Harun Khan, Sekretaris Jenderal MCB, mengajak muslim Inggris mencari cara dan pendekatan baru, untuk memaknai Ramadhan dan keagamaan di tengah Covid-19.
“This Ramadhan will be a slower pace. It will give us more time for reflection and opportunity to be closer to God,” demikian penjelasan Khan (the Guardian, 18 April 2020) . Biasanya, ketika Ramadhan, Harun Khan akan berkeliling ke masjid-masjid untuk silaturahmi, ceramah dan menghadiri buka puasa bersama. Tahun ini, Harun Khan akan menghabiskan banyak waktunya di rumah, bercengkerama bersama keluarga.
Di sisi lain, sebuah masjid di Birmingham membuka halaman parkirnya untuk persiapan pemakaman warga muslim yang meninggal. Setiap hari, sebanyak 70 jenazah akan diurus sebelum dikebumikan. Program ini disiapkan oleh pengurus the Central Jamia Mosque Birmingham untuk membantu warga muslim yang kesulitan mengurus jenazah keluarganya.

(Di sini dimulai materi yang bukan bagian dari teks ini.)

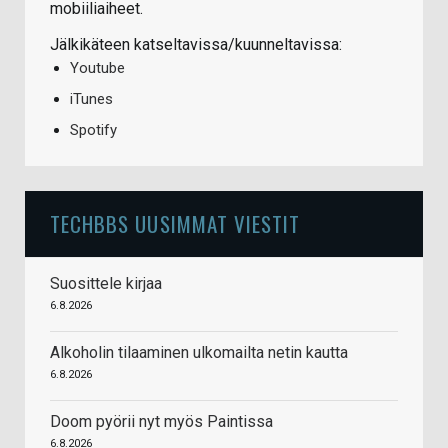
mobiiliaiheet.
Jälkikäteen katseltavissa/kuunneltavissa:
Youtube
iTunes
Spotify
TECHBBS UUSIMMAT VIESTIT
Suosittele kirjaa
6.8.2026
Alkoholin tilaaminen ulkomailta netin kautta
6.8.2026
Doom pyörii nyt myös Paintissa
6.8.2026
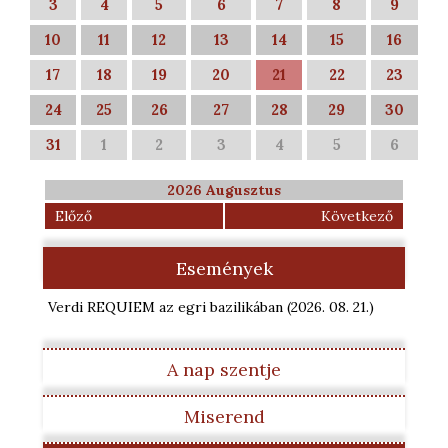
3
4
5
6
7
8
9
10
11
12
13
14
15
16
17
18
19
20
21
22
23
24
25
26
27
28
29
30
31
1
2
3
4
5
6
2026 Augusztus
Előző
Következő
Események
Verdi REQUIEM az egri bazilikában
(2026. 08. 21.
)
A nap szentje
Miserend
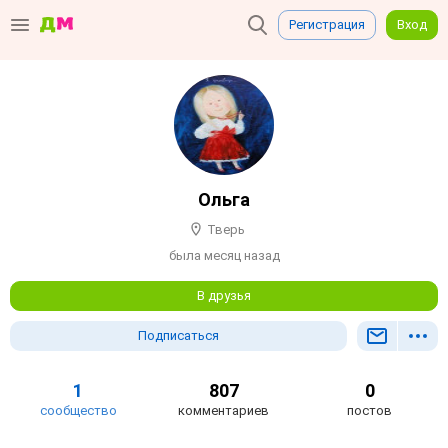
Регистрация
Вход
Ольга
Тверь
была месяц назад
В друзья
Подписаться
1
807
0
сообщество
комментариев
постов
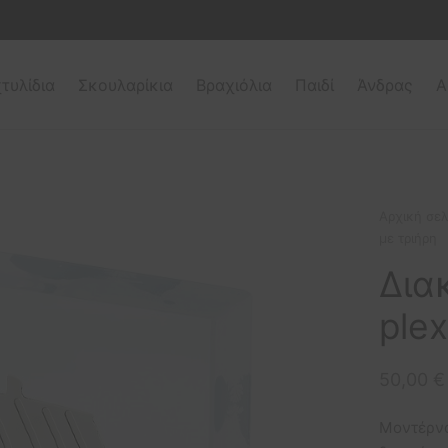
τυλίδια
Σκουλαρίκια
Βραχιόλια
Παιδί
Άνδρας
Α
Αρχική σελ
με τριήρη
Δια
plex
50,00
€
Μοντέρνο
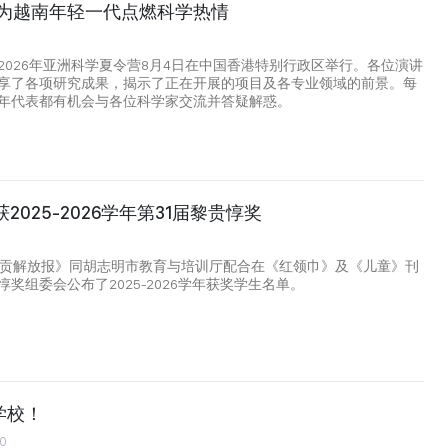
26：为越南年轻一代点燃科学热情
2026年亚洲科学夏令营8月4日在中国香港特别行政区举行。各位演讲
享了各项研究成果，揭示了正在开展的项目及各专业领域的前景。每
年代表都有机会与各位科学家交流并答疑解惑。
2025-2026学年第31届黎贵惇奖
9
西贡解放报》同胡志明市教育与培训厅配合在《红领巾》及《儿童》刊
奖组委会公布了2025-2026学年获奖学生名单。
学校！
00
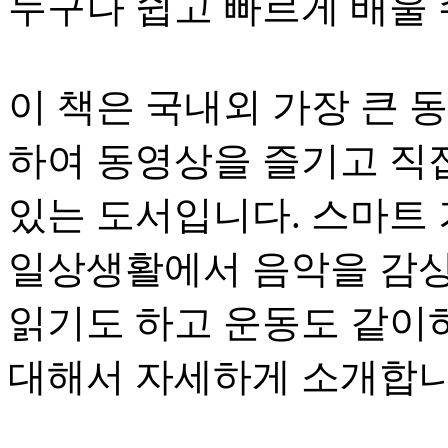
누구나 쉽고 빠르게 배울 
이 책은 국내외 가장 큰 
하여 동영상을 즐기고 직접
있는 도서입니다. 스마트
일상생활에서 음악을 감상
읽기도 하고 운동도 같이
대해서 자세하게 소개합니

Di United Kingdom, proses penguburan jenazah tiap warga melalui proses panjang. Warga yang meninggal harus diperiksa oleh tim medis dan mendapat sertifikat dari rumah sakit dan pemerintah setempat. Selain itu, keluarga juga harus mengurus izin tanah pemakaman ke city council, dan kemudian baru proses penguburan jenazah.
Pemerintah Inggris sebelumnya mewacanakan untuk mengkremasi semua korban meninggal akibat Covid-19, dengan alasan kesehatan dan keamanan. Namun, komunitas Yahudi dan Muslim memprotes kebijakan ini melalui lobi-lobi organisasi dan parlemen. Bahkan, ada percepatan birokrasi perizinan, karena banyaknya warga meninggal dan jenazah yang harus diurus di tengah krisis ini.
Kabar-kabar baik tentang pengabdian komunitas muslim Inggris untuk kemanusiaan, tentu membuat saya bangga. Belum lagi, cerita para dokter muslim Inggris yang menjadi garda depan tenaga medis di NHS (National Health Services), yang melayani penanganan medis terhadap pasien positif Covid-19.
Bersama teman-teman Nahdliyyin Inggris, kami berusaha berbagi dengan sesama. Di antaranya, kami membantu WNI pekerja di London yang kesulitan keuangan dan terdampak Covid-19. Kami bersama-sama membantu bahan makanan dan obat-obatan, untuk meringankan beban saudara kita.
Meski pandemi Covid-19 ini membuat kita tersentak dan terhenyak, jangan pernah berhenti berbuat baik untuk sesama.